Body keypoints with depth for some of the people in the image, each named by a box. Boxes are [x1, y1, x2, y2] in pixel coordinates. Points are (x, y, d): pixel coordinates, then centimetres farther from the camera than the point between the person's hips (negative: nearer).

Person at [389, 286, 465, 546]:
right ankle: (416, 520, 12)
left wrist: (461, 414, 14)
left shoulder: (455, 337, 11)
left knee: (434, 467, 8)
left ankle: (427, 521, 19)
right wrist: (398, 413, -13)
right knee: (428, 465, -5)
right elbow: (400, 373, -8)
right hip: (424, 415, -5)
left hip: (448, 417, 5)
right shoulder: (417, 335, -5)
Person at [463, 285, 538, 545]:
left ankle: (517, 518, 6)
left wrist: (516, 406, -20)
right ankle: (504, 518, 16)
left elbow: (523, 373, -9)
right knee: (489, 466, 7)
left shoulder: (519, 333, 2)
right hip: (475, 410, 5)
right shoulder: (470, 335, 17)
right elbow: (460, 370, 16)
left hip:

▶ TO DO
Reproduce every record, changing each "Person at" to "Figure at" and leaving everything else unchanged.

▶ RESULT
Body keypoints with depth for some of the people in the image, each named by a box. Boxes are [x1, y1, x2, y2] in pixel coordinates. Points are (x, y, d): pixel coordinates, then centimetres farther from the camera than the point between the person's hips (negative: nearer).

Figure at [389, 286, 465, 546]:
right ankle: (416, 520, 12)
left wrist: (461, 414, 14)
left shoulder: (455, 337, 11)
left knee: (434, 467, 8)
left ankle: (427, 521, 19)
right wrist: (398, 413, -13)
right knee: (428, 465, -5)
right elbow: (400, 373, -8)
right hip: (424, 415, -5)
left hip: (448, 417, 5)
right shoulder: (417, 335, -5)
Figure at [463, 285, 538, 545]:
left ankle: (517, 518, 6)
left wrist: (516, 406, -20)
right ankle: (504, 518, 16)
left elbow: (523, 373, -9)
right knee: (489, 466, 7)
left shoulder: (519, 333, 2)
right hip: (475, 410, 5)
right shoulder: (470, 335, 17)
right elbow: (460, 370, 16)
left hip:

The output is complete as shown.